Aim of the exercise: Would you give back exactly the lines from the line with "verktyg som snabbt" through the end of the entries below, both included, but none of the pictures?

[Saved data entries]

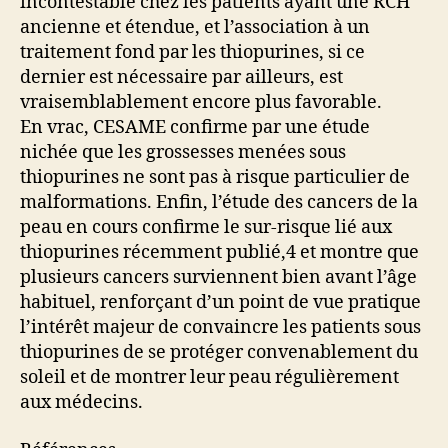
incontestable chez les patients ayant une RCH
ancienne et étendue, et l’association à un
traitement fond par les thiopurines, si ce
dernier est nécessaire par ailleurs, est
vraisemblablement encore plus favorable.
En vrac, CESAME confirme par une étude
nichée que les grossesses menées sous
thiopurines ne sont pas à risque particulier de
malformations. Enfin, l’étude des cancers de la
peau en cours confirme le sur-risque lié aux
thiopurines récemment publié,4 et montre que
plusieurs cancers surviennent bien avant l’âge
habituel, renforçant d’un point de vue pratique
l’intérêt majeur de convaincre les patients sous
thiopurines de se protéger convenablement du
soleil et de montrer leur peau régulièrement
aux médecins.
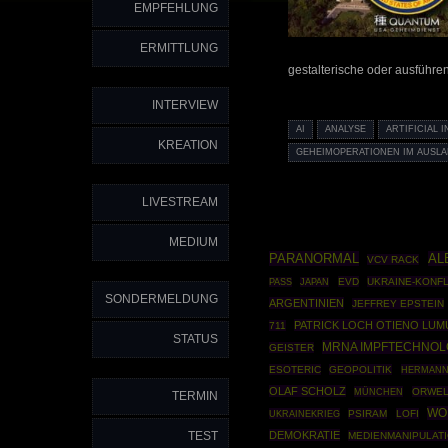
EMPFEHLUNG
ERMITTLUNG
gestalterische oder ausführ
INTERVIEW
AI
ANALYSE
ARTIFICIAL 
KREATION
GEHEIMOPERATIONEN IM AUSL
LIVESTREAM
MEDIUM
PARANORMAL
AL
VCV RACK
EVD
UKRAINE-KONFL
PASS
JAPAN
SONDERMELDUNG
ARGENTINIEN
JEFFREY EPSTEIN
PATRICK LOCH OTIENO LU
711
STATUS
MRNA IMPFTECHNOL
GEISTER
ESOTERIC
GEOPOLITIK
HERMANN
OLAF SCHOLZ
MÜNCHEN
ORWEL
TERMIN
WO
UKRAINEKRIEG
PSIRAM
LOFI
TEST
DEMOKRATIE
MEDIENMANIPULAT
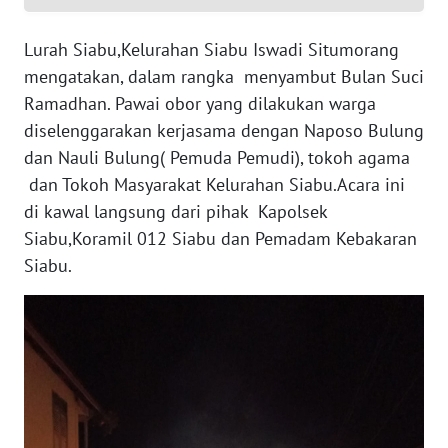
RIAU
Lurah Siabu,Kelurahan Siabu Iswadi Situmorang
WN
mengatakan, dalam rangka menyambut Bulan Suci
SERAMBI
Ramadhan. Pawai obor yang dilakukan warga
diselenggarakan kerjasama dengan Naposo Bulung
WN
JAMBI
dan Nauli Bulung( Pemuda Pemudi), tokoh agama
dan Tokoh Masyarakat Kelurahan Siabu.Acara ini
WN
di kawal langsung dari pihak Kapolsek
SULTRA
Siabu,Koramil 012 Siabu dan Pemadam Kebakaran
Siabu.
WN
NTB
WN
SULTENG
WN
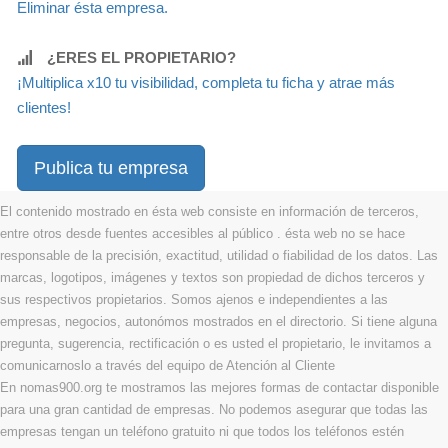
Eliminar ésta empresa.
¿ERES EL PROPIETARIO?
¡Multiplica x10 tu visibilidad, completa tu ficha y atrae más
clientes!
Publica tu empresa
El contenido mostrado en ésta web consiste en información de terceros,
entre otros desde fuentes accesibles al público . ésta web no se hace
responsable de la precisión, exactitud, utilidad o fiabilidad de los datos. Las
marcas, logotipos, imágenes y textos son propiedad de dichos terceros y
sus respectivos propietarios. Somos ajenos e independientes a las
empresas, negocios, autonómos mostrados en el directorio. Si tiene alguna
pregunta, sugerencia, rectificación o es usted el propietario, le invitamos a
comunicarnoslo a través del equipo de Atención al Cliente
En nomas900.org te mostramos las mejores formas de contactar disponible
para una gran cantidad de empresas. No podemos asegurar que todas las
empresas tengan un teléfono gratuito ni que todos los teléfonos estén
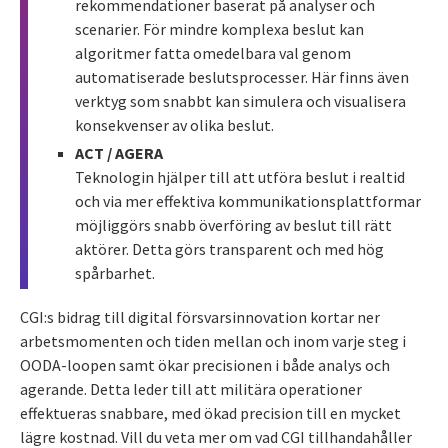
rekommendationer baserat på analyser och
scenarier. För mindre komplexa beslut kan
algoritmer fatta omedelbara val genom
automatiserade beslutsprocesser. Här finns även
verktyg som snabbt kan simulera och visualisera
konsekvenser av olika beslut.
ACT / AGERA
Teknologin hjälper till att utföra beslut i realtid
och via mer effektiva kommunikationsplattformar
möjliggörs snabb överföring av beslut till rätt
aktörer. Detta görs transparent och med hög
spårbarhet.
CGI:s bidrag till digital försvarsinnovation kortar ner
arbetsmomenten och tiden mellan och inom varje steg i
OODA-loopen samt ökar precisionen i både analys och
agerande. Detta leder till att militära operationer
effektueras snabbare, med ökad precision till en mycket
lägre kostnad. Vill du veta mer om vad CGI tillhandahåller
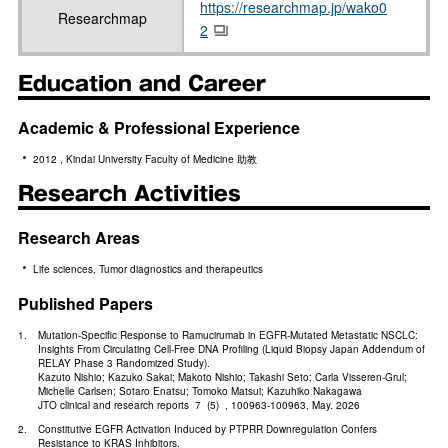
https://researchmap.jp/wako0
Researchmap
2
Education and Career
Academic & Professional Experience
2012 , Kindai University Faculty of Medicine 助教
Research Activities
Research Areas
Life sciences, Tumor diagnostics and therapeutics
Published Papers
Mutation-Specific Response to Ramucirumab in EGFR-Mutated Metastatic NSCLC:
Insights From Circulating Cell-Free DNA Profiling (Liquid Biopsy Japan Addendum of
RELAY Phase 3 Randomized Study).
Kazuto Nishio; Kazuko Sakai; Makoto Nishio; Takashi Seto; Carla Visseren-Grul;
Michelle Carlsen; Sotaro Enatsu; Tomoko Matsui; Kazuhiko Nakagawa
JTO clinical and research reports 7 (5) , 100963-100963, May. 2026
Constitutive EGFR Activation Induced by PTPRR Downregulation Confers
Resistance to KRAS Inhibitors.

Solution to the problem:
verktyg som snabbt kan simulera och visualisera
konsekvenser av olika beslut.
ACT / AGERA
Teknologin hjälper till att utföra beslut i realtid
och via mer effektiva kommunikationsplattformar
möjliggörs snabb överföring av beslut till rätt
aktörer. Detta görs transparent och med hög
spårbarhet.
CGI:s bidrag till digital försvarsinnovation kortar ner
arbetsmomenten och tiden mellan och inom varje steg i
OODA-loopen samt ökar precisionen i både analys och
agerande. Detta leder till att militära operationer
effektueras snabbare, med ökad precision till en mycket
lägre kostnad. Vill du veta mer om vad CGI tillhandahåller
https://researchmap.jp/wako0
Researchmap
2
Education and Career
Academic & Professional Experience
2012 , Kindai University Faculty of Medicine 助教
Research Activities
Research Areas
Life sciences, Tumor diagnostics and therapeutics
Published Papers
Mutation-Specific Response to Ramucirumab in EGFR-Mutated Metastatic NSCLC:
Insights From Circulating Cell-Free DNA Profiling (Liquid Biopsy Japan Addendum of
RELAY Phase 3 Randomized Study).
Kazuto Nishio; Kazuko Sakai; Makoto Nishio; Takashi Seto; Carla Visseren-Grul;
Michelle Carlsen; Sotaro Enatsu; Tomoko Matsui; Kazuhiko Nakagawa
JTO clinical and research reports 7 (5) , 100963-100963, May. 2026
Constitutive EGFR Activation Induced by PTPRR Downregulation Confers
Resistance to KRAS Inhibitors.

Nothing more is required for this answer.